December 19, 1972, the Army’s Floating Aircraft Maintenance Facility (FAMF), arrived at the Port of Corpus Christi. Home of the First Transportation Corps Battalion (Aircraft Maintenance Depot) (Seaborne), the Corpus Christi Bay put in six years off the coast of South Vietnam. The First Transportation Corps Battalion saw to the repair and maintenance of Army aircraft as a floating garage; in performing such service, the Battalion earned four Meritorious Unit Commendations.
The ship itself was laid down in Camden, New Jersey by the New York Shipbuilding Company, on June 12, 1939. Beginning a term of service as a Curtiss-class Seaplane Tender, she was launched on July 13, 1940; she was commissioned into the fleet on December 20 1940 as the USS Albemarle (AV-5).
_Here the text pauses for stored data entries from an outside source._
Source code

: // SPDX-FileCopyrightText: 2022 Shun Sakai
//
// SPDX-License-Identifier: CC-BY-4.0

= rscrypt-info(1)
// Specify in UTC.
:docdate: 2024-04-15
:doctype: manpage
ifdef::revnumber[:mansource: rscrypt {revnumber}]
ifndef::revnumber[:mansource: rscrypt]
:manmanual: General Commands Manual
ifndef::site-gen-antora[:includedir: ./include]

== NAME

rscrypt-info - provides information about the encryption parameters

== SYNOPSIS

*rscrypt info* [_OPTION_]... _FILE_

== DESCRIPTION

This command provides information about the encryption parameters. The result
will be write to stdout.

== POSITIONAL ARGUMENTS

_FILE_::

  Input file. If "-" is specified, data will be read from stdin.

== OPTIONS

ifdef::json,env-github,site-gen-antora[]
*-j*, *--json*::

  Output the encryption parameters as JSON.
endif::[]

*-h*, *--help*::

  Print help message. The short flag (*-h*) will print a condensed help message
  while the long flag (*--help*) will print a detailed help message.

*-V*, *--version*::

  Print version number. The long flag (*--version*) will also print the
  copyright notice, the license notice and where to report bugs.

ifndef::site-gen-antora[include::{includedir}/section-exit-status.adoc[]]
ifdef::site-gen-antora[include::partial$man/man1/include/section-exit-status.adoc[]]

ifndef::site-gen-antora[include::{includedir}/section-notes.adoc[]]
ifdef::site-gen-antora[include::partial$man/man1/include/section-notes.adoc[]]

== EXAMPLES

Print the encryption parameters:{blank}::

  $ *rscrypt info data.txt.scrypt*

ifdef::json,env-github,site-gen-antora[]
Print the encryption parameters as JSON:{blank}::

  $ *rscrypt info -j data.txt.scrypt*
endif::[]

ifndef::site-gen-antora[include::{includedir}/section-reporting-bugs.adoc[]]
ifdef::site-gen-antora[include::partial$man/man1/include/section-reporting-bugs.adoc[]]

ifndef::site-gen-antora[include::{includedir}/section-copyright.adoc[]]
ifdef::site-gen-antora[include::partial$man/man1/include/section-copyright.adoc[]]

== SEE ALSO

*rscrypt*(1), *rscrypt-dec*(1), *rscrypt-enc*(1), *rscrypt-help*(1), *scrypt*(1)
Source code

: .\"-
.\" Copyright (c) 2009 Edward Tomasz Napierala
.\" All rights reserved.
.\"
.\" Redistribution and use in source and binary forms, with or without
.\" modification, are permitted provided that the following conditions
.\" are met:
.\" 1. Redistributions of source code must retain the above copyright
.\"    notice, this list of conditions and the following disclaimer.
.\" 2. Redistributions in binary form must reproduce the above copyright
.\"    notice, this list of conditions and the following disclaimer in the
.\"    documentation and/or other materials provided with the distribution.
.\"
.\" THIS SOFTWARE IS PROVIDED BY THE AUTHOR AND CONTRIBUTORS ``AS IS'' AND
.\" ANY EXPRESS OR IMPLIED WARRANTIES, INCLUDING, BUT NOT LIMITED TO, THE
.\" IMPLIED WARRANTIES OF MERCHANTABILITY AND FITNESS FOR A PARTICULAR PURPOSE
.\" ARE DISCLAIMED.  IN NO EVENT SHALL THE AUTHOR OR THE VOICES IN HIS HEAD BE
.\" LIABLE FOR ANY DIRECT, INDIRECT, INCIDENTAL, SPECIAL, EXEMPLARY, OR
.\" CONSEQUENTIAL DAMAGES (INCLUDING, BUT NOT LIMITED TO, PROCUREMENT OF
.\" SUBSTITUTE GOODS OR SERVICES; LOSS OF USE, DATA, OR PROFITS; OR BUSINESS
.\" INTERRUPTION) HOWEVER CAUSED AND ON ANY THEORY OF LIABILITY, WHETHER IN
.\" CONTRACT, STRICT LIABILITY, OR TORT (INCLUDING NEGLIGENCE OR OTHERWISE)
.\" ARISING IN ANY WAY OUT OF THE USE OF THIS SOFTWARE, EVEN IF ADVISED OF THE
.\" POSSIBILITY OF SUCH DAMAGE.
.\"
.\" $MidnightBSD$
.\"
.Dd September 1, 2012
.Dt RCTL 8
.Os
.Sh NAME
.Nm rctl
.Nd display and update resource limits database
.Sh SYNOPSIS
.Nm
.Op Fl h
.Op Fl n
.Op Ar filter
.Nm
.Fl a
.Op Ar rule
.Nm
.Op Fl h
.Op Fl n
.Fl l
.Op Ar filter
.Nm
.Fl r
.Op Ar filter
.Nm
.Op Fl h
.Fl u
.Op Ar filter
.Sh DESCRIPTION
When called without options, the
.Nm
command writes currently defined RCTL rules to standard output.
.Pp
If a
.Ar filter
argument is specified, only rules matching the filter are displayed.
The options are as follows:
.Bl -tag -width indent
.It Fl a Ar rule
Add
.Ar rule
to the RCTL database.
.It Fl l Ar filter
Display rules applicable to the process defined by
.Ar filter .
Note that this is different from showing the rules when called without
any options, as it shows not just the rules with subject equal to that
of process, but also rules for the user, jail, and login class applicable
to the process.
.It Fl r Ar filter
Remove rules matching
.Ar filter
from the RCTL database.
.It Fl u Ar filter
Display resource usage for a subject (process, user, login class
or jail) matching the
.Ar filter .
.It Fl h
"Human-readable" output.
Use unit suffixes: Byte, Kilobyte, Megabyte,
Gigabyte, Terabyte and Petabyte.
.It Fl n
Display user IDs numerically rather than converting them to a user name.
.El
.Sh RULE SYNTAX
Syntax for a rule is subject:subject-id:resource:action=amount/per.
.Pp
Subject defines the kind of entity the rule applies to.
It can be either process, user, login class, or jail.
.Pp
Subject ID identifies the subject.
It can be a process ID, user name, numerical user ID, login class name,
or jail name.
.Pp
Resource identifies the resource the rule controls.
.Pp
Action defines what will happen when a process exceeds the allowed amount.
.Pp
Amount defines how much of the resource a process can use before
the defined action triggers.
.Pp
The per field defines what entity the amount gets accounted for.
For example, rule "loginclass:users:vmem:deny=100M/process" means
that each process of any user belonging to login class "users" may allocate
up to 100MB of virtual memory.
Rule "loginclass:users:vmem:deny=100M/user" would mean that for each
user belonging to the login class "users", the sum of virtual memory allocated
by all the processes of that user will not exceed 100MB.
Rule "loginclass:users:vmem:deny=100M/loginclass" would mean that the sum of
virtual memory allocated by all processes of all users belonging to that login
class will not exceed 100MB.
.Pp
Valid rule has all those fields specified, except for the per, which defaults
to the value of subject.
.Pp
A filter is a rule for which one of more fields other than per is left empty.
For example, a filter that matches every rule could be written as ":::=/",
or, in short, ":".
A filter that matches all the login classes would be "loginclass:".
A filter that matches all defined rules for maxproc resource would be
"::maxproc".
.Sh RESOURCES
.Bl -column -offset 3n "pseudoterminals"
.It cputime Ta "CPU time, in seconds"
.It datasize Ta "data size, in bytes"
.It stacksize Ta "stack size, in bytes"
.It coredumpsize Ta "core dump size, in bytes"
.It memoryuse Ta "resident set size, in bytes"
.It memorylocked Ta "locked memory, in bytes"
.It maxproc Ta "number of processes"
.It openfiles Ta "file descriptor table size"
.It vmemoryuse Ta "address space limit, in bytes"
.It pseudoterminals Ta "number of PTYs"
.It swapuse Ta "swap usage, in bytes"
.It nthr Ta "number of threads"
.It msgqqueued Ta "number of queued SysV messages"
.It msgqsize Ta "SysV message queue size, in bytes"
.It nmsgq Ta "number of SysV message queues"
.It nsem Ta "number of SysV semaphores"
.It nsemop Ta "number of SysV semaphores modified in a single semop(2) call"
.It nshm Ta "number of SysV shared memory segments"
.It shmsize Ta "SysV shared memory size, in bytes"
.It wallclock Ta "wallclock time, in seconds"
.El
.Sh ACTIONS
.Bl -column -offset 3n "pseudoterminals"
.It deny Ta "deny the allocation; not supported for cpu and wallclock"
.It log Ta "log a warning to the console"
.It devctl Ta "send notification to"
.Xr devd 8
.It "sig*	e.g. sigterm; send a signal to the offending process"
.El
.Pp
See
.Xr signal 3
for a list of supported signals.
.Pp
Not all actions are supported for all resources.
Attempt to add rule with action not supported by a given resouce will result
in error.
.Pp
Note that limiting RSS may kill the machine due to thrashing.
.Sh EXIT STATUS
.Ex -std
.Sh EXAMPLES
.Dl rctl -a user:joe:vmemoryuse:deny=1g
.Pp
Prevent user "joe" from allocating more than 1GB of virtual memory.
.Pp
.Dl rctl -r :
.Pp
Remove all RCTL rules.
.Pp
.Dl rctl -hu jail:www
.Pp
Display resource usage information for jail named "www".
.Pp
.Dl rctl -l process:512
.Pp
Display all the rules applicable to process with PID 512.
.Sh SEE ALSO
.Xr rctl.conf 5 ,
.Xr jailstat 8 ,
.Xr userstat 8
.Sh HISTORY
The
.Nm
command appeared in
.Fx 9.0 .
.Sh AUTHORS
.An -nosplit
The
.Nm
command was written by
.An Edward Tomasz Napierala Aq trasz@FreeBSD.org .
After nearly two decades of service, Albemarle was decommissioned on October 21, 1960 and consigned to the Norfolk group of Atlantic Reserve Fleet, prior to her eventual transfer to the James River Fleet, She was struck from the Navy roster on September 1, 1962.
On April 7, 1964, Albemarle emerged from moth balls. She was converted to an Aircraft Repair Ship, Helicopter, at Charleston, South Carolina. Conversion included a 50 by 150 foot helicopter pad mounted aft. Helicopters forwarded to the repair ship by barge, were hoisted aboard by a pair of cranes, each boasting a lift capacity of 20 tons. On March 27, 1965, she was reclassified and renamed; and the Corpus Christi Bay (T-ARVH-1) was assigned to the Military Sealift Command in January 1966.
Her first deployment to Vietnam saw the repair ship commanded by Captain Harry Anderson, with a crew of 129 bluejackets. Aboard, too, was Lieutenant Colonel Harry O. Davis, U.S. Army, with 308 specialists and mechanics. T-ARVH-1 operated out of Cam Ranh Bay, South Vietnam, in 1966.
Corpus Christi Bay was struck from the Navy roster for the last time on December 31, 1974. She was sold for scrapping to Brownsville (Texas) Steel and Salvage, Inc., on July 17, 1975.